The University of Warwick Centre for Modern Languages is hosting a special evening of poetry and film to mark the launch of a new research project Chilean Exiles and World University Service (WUS) on 25 May 2017 at 18:00 in the Warwick Arts Centre cinema.
The special screening of Cold Harbour (Stephen Frears, 1978) will feature readings by critically acclaimed British actress Julie Christie (Darling, Away From Her, McCabe and Mrs Miller, Afterglow) and Producer Rosa Bosch (Buena Vista Social Club, Lost in La Mancha). Together they will read poems by Pablo Neruda and Nicolás Guillén.
Julie Christie said, “I am proud to be part of this event to launch the Chilean exiles project, with readings by the great Chilean poet Pablo Neruda. It is a reminder of how many people in Britain responded in the 1970s to refugees fleeing from oppression. It is sad to think that, as a country, we are no longer so open to many others seeking refuge from violence and imprisonment today.”

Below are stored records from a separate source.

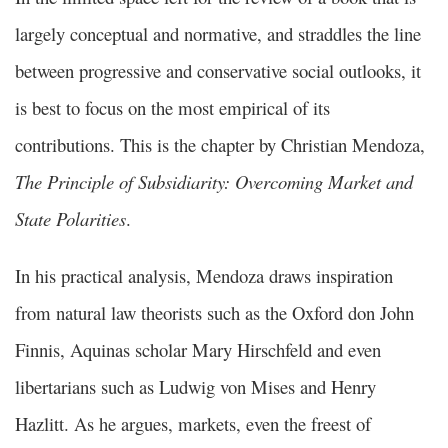
largely conceptual and normative, and straddles the line
between progressive and conservative social outlooks, it
is best to focus on the most empirical of its
contributions. This is the chapter by Christian Mendoza,
The Principle of Subsidiarity: Overcoming Market and
State Polarities
.
In his practical analysis, Mendoza draws inspiration
from natural law theorists such as the Oxford don John
Finnis, Aquinas scholar Mary Hirschfeld and even
libertarians such as Ludwig von Mises and Henry
Hazlitt. As he argues, markets, even the freest of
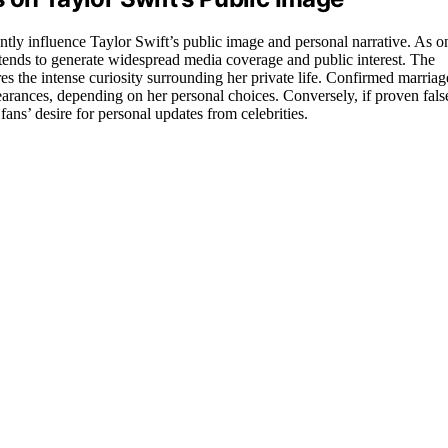
cantly influence Taylor Swift’s public image and personal narrative. As o
e tends to generate widespread media coverage and public interest. The
res the intense curiosity surrounding her private life. Confirmed marriag
earances, depending on her personal choices. Conversely, if proven fals
fans’ desire for personal updates from celebrities.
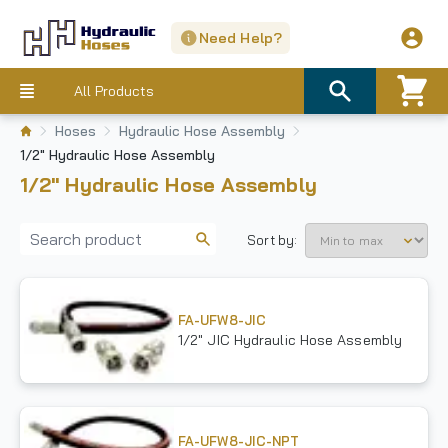
Need Help?
All Products
Hoses
Hydraulic Hose Assembly
1/2" Hydraulic Hose Assembly
1/2" Hydraulic Hose Assembly
Sort by:
FA-UFW8-JIC
1/2" JIC Hydraulic Hose Assembly
FA-UFW8-JIC-NPT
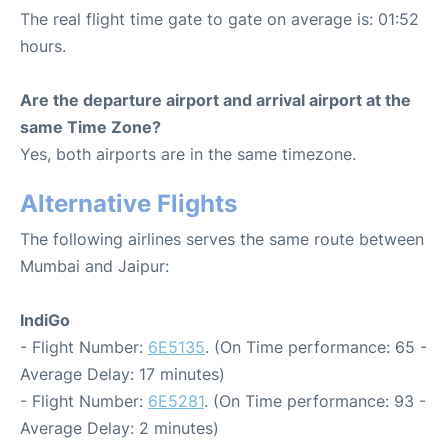
The real flight time gate to gate on average is: 01:52
hours.
Are the departure airport and arrival airport at the
same Time Zone?
Yes, both airports are in the same timezone.
Alternative Flights
The following airlines serves the same route between
Mumbai and Jaipur:
IndiGo
- Flight Number:
6E5135
. (On Time performance: 65 -
Average Delay: 17 minutes)
- Flight Number:
6E5281
. (On Time performance: 93 -
Average Delay: 2 minutes)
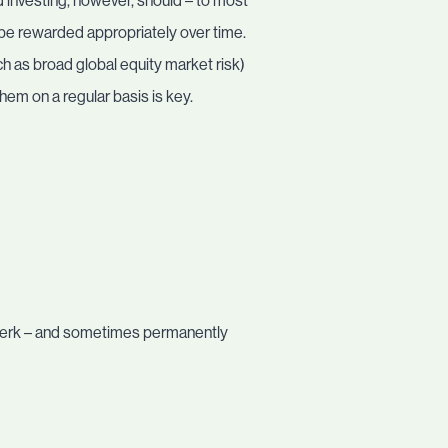
 investing, however, should – to most
d be rewarded appropriately over time.
h as broad global equity market risk)
hem on a regular basis is key.
e-jerk – and sometimes permanently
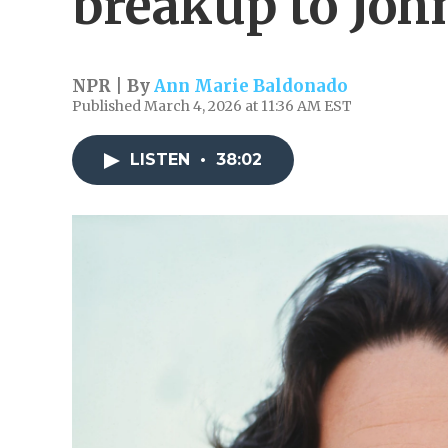
breakup to Joh
NPR | By
Ann Marie Baldonado
Published March 4, 2026 at 11:36 AM EST
LISTEN
•
38:02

Journalist and forensic expert Duncan Campbell and scriptwriter Peter Prince will introduce the film, which tells the story of Tina, who is stranded in a new country and is in need of refuge and friends. She gets help, but events do not turn out quite as expected. Responding to the arrival of refugees from the Pinochet coup in Chile this is one of Frears’ (My Beautiful Laundrette, Florence Foster Jenkins) earliest films.

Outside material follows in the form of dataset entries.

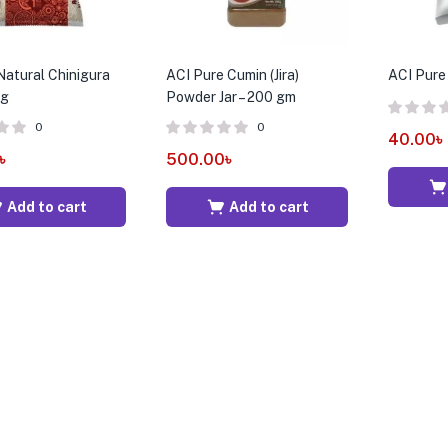
atural Chinigura
ACI Pure Cumin (Jira)
ACI Pure 
kg
Powder Jar – 200 gm
0
0
40.00
৳
৳
500.00
৳
Add to cart
Add to cart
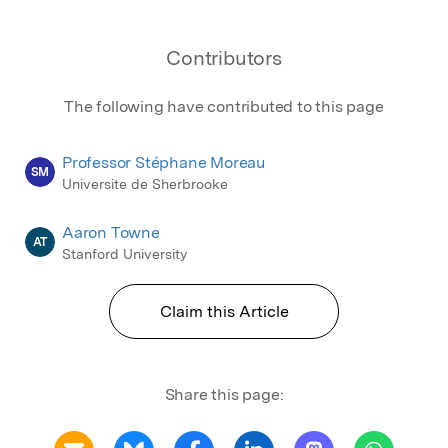
Contributors
The following have contributed to this page
Professor Stéphane Moreau
SM
Universite de Sherbrooke
Aaron Towne
AT
Stanford University
Claim this Article
Share this page:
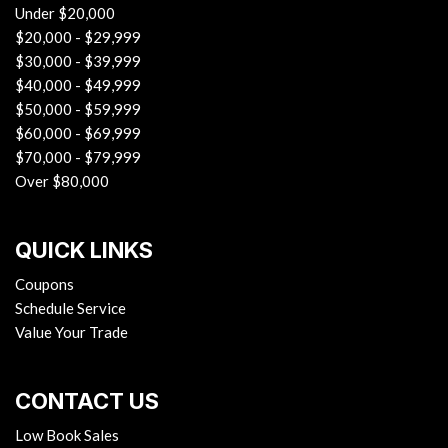
Under $20,000
$20,000 - $29,999
$30,000 - $39,999
$40,000 - $49,999
$50,000 - $59,999
$60,000 - $69,999
$70,000 - $79,999
Over $80,000
QUICK LINKS
Coupons
Schedule Service
Value Your Trade
CONTACT US
Low Book Sales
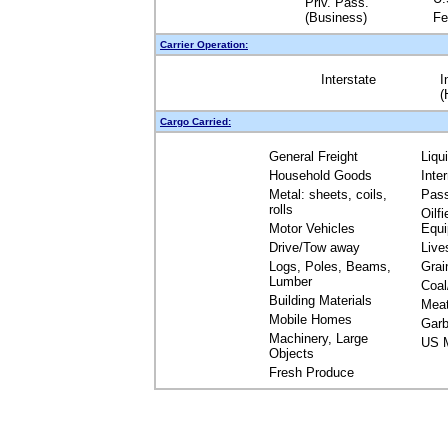
Priv. Pass.
(Business)
Fe
Carrier Operation:
Interstate
I
(
Cargo Carried:
General Freight
Liqu
Household Goods
Inte
Metal: sheets, coils,
Pas
rolls
Oilfi
Motor Vehicles
Equ
Drive/Tow away
Live
Logs, Poles, Beams,
Grai
Lumber
Coal
Building Materials
Mea
Mobile Homes
Garb
Machinery, Large
US M
Objects
Fresh Produce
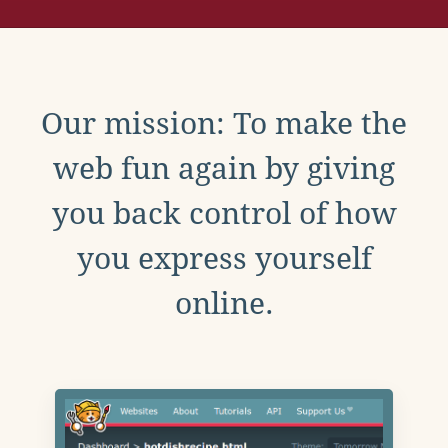
Our mission: To make the
web fun again by giving
you back control of how
you express yourself
online.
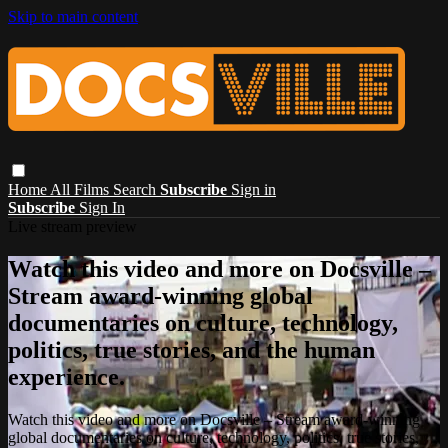
Skip to main content
Home
All Films
Search
Subscribe
Sign in
Subscribe
Sign In
Live stream preview
Watch this video and more on Docsville –
Stream award-winning global
documentaries on culture, technology,
politics, true stories, and the human
experience.
Watch this video and more on Docsville – Stream award-winning
global documentaries on culture, technology, politics, true stories,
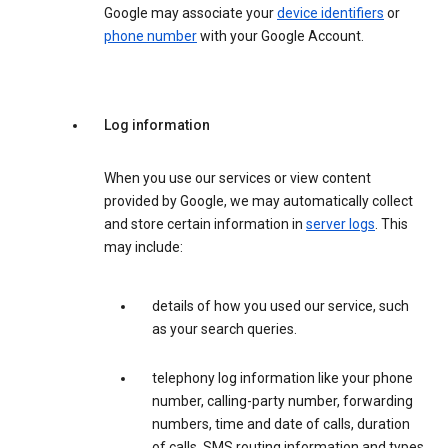
Google may associate your
device identifiers
or
phone number
with your Google Account.
Log information
When you use our services or view content
provided by Google, we may automatically collect
and store certain information in
server logs
. This
may include:
details of how you used our service, such
as your search queries.
telephony log information like your phone
number, calling-party number, forwarding
numbers, time and date of calls, duration
of calls, SMS routing information and types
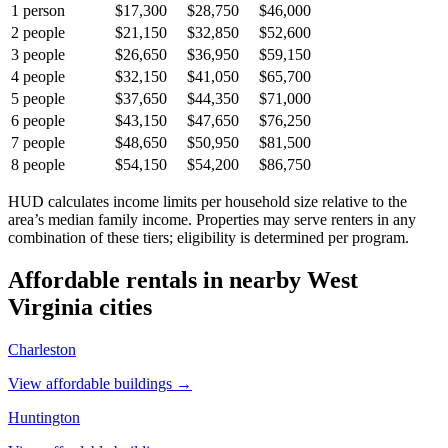
1
person
$17,300
$28,750
$46,000
2
people
$21,150
$32,850
$52,600
3
people
$26,650
$36,950
$59,150
4
people
$32,150
$41,050
$65,700
5
people
$37,650
$44,350
$71,000
6
people
$43,150
$47,650
$76,250
7
people
$48,650
$50,950
$81,500
8
people
$54,150
$54,200
$86,750
HUD calculates income limits per household size relative to the
area’s median family income. Properties may serve renters in any
combination of these tiers; eligibility is determined per program.
Affordable rentals in nearby
West
Virginia
cities
Charleston
View affordable buildings →
Huntington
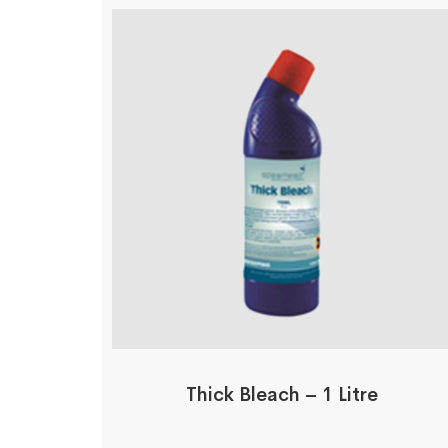
Thick Bleach – 1 Litre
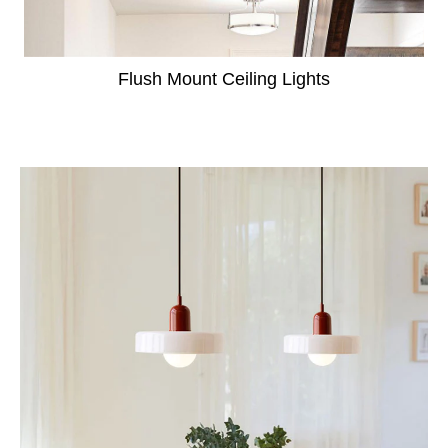
Flush Mount Ceiling Lights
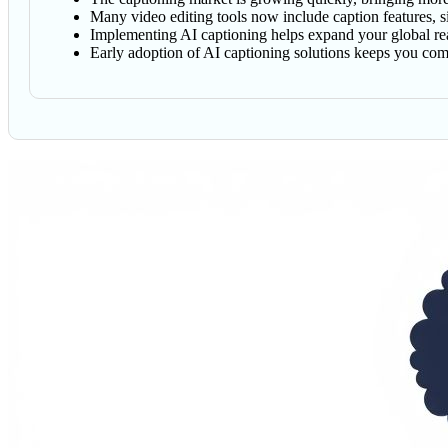
Many video editing tools now include caption features, s
Implementing AI captioning helps expand your global reac
Early adoption of AI captioning solutions keeps you com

The event has been organised by Professor of Hispanic Studies, Alison Ribeiro de Menezes, to launch her research project Chilean Exiles and World University Service (WUS).
The project; run by Professor Alison Ribeiro de Menezes and Professor John King explores the role of UK groups and activists in assisting refugees and exiles after the fall of Allende in 1973. The project will run until summer 2018 in collaboration in the Museum of Memory and Human Rights in Santiago, Chile, and the Modern Records Centre at Warwick.
Through interviews with Chilean exiles, use of archival resources and cultural events the project aims to open new perspectives on recent Chilean history, such as the attempted extradition of Pinochet from the UK to Spain in 1998, which marked a pivotal moment in Chilean contemporary history, as well as being a key moment for international human rights law.
Professor Alison Ribeiro de Menezes said, “I find myself humbled by the stories of those who fled dictatorship and went on to rebuild their lives with dignity, thanks to WUS. And it’s a privilege to work now on this project with those who helped bring Chileans to safety at a moment of enormous upheaval. This is an important story, and one that should be told both here in Britain and in Chile.”
Alan Phillips, former WUS General Secretary said: ‘We can look back at the WUS programme 40 years on and learn lessons from it. We should also be able to look forward and say proudly, “This is what the UK should be doing in the future, this is what universities should be doing in the future to support refugees. Initially, there are costs and time is needed. But it saved lives, helped rebuild lives in the UK, it contributed to rebuilding Chilean democracy, and we all gained from it.”’
Tickets to attend this special reading and screening are available from the Warwick Arts Centre box office.